Saturday, December 21, 2013

Chapter Two


So, that day started off just like any other day, with getting out of bed and turning off the dream feed and eating breakfast and brushing teeth and hair and picking an outfit and getting dressed and walking outside.

Which was where the "like any other day" part stopped. Because it had rained overnight and now the clouds were already gone, and the air felt sharp and electric. The city surrounded her, cool and huge and spacious under a sky that was that kind of blue you only get after a rain, sort of like a normal blue, only ten times brighter too, because everything around you glitters in that rained-on way that makes the light slow down and last and last.

It was one of those days Bitsy could have sworn she was alive.

Her train to work came right on time, which was normal. And the same crowds of androids swarmed into it, a couple of them even familiar, here and there, like the guy who always read the old-fashioned printed version of the news on that thick, folded-up paper. And the pretty Asian-model girl who had some kind of bug in her makeup app and never got her blush or eyeshadow on quite right. Bitsy always wondered whether those kinds of eccentricities had just crept into the population as codeglitches that weren't quite bad enough to trip an update threshold, or if they were holdovers from the days when there were still lots of reals walking around, and every android needed a quirk or two to make it less obvious they'd come out of the factory, since the more droidy you were, the less likely a real would want to hook up.

She'd watched plenty of history feeds about those days, but you could never know what to trust, because after all a big part of Professor Heisenborg's plan was to jumble up the data banks so no one could be sure who was real and who was android.

It fascinated her, though, and just thinking about it usually zipped her through her commute so she was at work before she knew it.

Except that that day, coming off the train, she turned the way she normally turned, and this guy turned the opposite way with a big cup of coffee, and he ran right into her and spilled it all down her front and half knocked her over in the process.

"Factory!" she cursed, trying to keep to her feet and also lean over to get the steaming-hot coffee-soaked front of her shirt away from her skin. "Ow! Aah!"

"Oh my gosh, I'm sorry, I'm so sorry," the guy was saying, one hand reaching for her shoulder but not getting there, like he didn't know whether to touch her or not. "Are you all right?"

Bitsy looked up with her face in an angry squinch, ready to cuss him out.

And then his eyes met hers, and she looked into them, very brown, very earnest.
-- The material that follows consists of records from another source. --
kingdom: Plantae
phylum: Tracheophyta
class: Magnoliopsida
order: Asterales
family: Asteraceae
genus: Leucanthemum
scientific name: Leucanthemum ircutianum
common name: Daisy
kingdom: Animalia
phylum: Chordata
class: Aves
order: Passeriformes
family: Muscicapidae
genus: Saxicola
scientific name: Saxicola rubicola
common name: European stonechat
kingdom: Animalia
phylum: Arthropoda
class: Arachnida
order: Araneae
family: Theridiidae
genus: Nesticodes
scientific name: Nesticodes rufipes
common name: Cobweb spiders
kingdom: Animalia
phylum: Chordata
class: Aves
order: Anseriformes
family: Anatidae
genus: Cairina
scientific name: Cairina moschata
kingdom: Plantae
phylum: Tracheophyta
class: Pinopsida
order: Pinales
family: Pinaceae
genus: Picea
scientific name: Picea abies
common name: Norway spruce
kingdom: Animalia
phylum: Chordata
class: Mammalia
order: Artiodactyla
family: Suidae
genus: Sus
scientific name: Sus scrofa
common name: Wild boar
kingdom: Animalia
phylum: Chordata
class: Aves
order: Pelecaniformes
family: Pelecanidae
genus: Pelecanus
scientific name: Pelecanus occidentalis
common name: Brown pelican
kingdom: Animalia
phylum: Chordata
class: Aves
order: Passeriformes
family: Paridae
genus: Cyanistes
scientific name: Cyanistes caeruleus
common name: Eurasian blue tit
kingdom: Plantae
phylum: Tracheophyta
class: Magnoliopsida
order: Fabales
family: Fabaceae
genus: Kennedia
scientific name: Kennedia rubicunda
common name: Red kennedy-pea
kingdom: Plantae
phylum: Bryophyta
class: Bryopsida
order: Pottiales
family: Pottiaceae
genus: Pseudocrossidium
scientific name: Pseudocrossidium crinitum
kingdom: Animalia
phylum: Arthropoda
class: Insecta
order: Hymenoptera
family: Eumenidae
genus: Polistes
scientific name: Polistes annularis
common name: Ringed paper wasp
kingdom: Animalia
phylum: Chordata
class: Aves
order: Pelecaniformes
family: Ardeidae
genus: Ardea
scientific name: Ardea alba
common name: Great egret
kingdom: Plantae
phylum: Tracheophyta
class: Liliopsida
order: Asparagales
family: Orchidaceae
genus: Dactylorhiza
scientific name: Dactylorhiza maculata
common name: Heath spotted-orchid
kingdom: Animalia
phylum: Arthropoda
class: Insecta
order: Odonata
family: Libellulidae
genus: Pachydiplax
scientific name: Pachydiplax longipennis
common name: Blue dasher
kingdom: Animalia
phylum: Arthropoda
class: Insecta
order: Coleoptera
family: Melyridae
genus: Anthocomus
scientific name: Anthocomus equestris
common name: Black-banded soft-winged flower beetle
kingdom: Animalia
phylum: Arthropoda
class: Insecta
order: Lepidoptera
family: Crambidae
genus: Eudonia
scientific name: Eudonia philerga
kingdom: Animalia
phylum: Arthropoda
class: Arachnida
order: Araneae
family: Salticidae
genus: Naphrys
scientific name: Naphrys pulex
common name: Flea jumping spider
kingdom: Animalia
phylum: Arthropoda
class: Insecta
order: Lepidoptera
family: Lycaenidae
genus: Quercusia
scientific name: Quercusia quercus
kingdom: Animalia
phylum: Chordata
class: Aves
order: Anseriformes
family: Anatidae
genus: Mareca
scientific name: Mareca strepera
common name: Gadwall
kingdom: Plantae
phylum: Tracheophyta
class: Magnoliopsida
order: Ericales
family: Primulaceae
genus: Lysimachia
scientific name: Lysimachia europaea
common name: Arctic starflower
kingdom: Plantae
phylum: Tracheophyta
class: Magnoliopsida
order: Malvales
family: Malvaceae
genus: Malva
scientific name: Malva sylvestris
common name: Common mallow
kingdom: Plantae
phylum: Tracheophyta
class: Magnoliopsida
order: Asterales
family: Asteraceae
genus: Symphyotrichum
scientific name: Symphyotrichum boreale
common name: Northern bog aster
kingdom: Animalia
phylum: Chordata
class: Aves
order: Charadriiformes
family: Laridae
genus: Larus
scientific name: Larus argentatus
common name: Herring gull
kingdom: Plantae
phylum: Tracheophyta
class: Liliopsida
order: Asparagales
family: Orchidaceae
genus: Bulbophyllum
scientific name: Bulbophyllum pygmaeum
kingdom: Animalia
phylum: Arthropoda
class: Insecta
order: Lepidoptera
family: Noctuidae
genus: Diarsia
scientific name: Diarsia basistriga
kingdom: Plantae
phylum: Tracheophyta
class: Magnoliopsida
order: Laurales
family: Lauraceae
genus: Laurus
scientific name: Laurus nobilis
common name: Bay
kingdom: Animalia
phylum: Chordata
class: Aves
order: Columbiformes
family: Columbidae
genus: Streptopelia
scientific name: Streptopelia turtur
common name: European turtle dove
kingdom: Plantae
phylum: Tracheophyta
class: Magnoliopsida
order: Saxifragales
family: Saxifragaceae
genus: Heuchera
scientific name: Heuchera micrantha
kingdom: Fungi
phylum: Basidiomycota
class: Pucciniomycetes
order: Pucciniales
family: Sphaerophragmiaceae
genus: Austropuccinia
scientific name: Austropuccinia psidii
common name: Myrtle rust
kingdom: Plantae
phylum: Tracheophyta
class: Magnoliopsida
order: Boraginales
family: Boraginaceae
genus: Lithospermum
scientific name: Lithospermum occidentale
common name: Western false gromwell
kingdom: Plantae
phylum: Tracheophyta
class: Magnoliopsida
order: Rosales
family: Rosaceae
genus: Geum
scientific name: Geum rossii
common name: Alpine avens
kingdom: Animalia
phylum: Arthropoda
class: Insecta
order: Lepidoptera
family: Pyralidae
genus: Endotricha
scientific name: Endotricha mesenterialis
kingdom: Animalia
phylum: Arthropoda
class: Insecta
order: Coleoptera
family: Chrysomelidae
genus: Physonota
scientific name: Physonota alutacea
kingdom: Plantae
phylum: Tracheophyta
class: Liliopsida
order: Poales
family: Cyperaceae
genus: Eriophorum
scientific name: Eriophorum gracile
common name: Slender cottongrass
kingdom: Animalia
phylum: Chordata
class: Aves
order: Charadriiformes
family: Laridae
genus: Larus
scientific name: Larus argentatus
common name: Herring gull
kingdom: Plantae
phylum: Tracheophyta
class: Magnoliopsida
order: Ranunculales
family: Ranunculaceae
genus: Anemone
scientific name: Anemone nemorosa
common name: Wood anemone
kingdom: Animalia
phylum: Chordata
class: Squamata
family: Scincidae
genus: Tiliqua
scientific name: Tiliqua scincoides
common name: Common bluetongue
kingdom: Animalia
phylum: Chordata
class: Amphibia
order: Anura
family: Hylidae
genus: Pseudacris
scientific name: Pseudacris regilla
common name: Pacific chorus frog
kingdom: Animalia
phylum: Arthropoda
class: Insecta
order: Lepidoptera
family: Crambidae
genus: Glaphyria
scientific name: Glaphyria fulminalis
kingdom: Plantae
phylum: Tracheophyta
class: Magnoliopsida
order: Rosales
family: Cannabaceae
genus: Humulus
And she knew that he was Real.

Sunday, December 15, 2013

shift key, you are my nemesis!

ooh, this writing thing is going to kill me.

Chapter One

Bitsy B09 was one of those silly androids that believes the old assemblotronic's tale about humans still being mixed in with everybody else, walking around pretending they're androids too. Every morning, Bitsy got up and brushed her teeth and brushed her hair and cleaned the hairbrush and put the stray fibers down the recycling chute, the whole time thinking, Maybe today will be the day I meet my Mister Real.

Of course, lots of girl androids thought that, and not because they were silly or shallow or defective, but just because it was there in the base program, and no matter how many times the politicians had a big old debate in the legislature, nobody could ever quite get enough votes together to agree to alter the base program, since once you started changing it, who knew where you'd stop? What was different about Bitsy, though, was that when other girl androids thought about finding their Mister Real, they shook their heads and frowned and made an appointment to see their theraputer, maybe just to get some validation that it was okay to have the base program pop up once in a while, or maybe to get a prescription for a stronger set of subroutines that would let them go about their business without too many of the fantasies intruding.

Bitsy, though, she chose to believe.